Liberté et tolérance
Les attentats perpétrés contre Charlie Hebdo nous ont permis de nous rappeler que la liberté de penser, dont le corrélat est la liberté d’expression, est une valeur fondamentale de la démocratie. Plus près de chez nous, c’est le cas de l’iman montréalais Hamza Chaoui qui suscite actuellement la controverse. Ce dernier aurait soutenu que l’islam n’est pas compatible avec la démocratie, car il est inconcevable pour l’iman qu’une femme, qu’un homosexuel ou qu’un athée puisse obtenir une charge publique.

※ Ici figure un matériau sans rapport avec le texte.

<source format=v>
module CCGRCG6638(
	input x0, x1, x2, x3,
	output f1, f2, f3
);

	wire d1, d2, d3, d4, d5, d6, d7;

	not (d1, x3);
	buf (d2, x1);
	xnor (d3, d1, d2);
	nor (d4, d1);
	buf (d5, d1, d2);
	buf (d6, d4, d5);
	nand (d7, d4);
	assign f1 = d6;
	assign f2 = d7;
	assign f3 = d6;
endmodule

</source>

Doit-on tolérer un tel point de vue?
C’est en réponse aux régimes despotiques soutenus par le clergé que la défense de la liberté d’expression s’est construite. Parallèlement s’est développée l’idée que la tolérance était nécessaire si l’on souhaitait permettre la liberté de penser. Pour des intellectuels du XVIIe et du XIIIe siècle, tels que Bayle et Voltaire, la tolérance est un principe rationnel qui contribue à la recherche de la vérité. Cette idée de la tolérance participe aussi à celle de la démocratie, car il n’y pas d’espace démocratique là où l’on ne tolère plus des idées qui sont étrangères aux nôtres ou qui divergent de celles de la majorité. Mais jusqu’où doit-on tolérer l’intolérable?

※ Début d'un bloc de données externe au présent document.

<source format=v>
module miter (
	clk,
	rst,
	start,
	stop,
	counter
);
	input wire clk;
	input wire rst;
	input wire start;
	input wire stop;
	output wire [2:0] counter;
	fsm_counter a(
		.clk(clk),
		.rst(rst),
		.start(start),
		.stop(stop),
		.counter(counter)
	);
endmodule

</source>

Pour notre état de droit, l’intolérable survient lorsque le discours public incite à la haine ou encourage la violence. Les idées de l’imam Chaoui de même que celles qui se rattachent à une forme ou une autre d’intégrisme religieux, qu’ils soient musulmans, chrétiens ou autres, sont rétrogrades, parfois dangereuses et, disons-le, souvent stupides. Serait-ce souhaitable pour autant qu’on empêche les gens qui adhèrent à ces idées de les exprimer? En toute cohérence, tous ceux qui se réclamaient récemment de Charlie devraient répondre non, à moins que ces idées encouragent la haine et la violence. De la même manière que les gens de foi doivent accepter de vivre avec ceux qu’ils jugent être des blasphémateurs, les athées doivent tolérer ceux qui adhèrent à des idées qu’ils jugent passéistes et rétrogrades.

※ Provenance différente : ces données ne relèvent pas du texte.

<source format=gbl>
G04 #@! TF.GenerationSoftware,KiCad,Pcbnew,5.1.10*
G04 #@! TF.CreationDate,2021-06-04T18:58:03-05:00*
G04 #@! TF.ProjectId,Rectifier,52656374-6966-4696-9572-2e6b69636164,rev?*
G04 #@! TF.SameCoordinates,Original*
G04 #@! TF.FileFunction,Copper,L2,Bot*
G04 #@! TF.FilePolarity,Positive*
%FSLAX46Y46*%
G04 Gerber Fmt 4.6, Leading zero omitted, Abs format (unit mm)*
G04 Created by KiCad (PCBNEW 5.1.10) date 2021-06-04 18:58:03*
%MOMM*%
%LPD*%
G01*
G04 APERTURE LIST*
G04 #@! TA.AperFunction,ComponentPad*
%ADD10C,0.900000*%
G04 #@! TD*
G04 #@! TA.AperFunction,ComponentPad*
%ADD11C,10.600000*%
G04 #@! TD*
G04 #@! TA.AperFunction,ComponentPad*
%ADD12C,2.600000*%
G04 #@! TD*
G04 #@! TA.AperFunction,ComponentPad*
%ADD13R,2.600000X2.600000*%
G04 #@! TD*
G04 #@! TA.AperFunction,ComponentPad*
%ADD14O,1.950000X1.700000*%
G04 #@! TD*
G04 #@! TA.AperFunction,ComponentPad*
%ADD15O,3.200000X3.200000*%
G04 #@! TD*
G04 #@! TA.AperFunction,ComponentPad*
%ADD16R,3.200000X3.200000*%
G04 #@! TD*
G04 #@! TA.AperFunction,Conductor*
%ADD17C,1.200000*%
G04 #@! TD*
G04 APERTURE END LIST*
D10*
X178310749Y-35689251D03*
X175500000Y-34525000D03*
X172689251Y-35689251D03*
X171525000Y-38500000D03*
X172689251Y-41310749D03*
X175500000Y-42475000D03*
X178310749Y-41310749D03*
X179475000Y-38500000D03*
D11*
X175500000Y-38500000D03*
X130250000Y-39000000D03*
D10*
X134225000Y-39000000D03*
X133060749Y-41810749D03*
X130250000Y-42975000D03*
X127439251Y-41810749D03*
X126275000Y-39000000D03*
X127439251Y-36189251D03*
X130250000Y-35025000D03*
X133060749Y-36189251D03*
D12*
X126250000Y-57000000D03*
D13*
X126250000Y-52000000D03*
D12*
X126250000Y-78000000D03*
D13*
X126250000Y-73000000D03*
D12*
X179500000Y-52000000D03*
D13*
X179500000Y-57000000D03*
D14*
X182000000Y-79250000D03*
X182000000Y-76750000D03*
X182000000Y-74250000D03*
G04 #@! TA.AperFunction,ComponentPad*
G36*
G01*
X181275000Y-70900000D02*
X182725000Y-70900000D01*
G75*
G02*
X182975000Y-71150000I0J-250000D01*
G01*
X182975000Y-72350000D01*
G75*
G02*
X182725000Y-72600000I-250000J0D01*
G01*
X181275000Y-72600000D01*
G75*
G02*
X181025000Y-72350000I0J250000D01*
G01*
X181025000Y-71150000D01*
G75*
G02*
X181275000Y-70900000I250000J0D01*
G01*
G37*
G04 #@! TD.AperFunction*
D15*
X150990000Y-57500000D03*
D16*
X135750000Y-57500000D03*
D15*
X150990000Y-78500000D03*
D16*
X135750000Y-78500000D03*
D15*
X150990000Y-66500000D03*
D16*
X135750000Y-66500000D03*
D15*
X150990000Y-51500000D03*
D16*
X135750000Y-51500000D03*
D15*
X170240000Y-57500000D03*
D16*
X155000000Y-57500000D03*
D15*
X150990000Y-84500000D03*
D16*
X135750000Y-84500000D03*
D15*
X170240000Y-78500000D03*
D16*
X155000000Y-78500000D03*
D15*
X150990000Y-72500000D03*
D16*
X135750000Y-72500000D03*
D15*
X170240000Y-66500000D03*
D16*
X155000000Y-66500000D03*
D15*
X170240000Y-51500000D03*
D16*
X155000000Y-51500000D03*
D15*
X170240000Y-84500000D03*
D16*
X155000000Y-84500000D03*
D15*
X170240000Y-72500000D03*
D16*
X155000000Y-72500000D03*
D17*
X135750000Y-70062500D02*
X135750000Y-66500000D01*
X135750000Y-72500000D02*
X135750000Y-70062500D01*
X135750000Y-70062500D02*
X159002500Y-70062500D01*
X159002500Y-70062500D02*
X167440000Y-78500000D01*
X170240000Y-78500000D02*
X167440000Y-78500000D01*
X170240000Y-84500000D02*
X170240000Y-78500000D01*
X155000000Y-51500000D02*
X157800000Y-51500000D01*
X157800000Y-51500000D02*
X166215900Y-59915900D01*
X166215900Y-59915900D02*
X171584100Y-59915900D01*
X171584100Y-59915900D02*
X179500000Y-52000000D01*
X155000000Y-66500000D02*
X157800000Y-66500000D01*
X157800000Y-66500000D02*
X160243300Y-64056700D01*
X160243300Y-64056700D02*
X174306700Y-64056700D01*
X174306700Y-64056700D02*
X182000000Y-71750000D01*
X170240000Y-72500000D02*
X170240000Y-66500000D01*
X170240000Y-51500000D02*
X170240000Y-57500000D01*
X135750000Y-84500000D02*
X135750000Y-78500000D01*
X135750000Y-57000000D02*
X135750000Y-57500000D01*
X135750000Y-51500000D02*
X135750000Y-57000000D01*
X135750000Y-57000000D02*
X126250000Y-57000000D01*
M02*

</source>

Toutefois, ne perdons pas de vue que tolérer une idée ne signifie pas qu’on l’accepte. La force de la démocratie, c’est de permettre à tous de s’exprimer librement, et ce, dans le respect des lois. La force de la démocratie, c’est aussi de voir des citoyens prendre la parole pour dénoncer les idées qu’ils jugent rétrogrades. À la haine, on peut répondre par la voie des tribunaux; face aux propos rétrogrades, on doit user de la liberté d’expression et lutter par la parole.
Pour combattre l’obscurantisme religieux, il n’y a rien de mieux que l’éducation d’où peut jaillir la lumière. N’en déplaise à Philippe Couillard, l’intégrisme n’est pas toujours un choix personnel. À cet égard, il serait peut-être temps que le gouvernement cesse de financer les écoles religieuses, qui peuvent être de véritables lieux d’endoctrinement favorisant l’obscurantisme au détriment de la liberté et de la tolérance.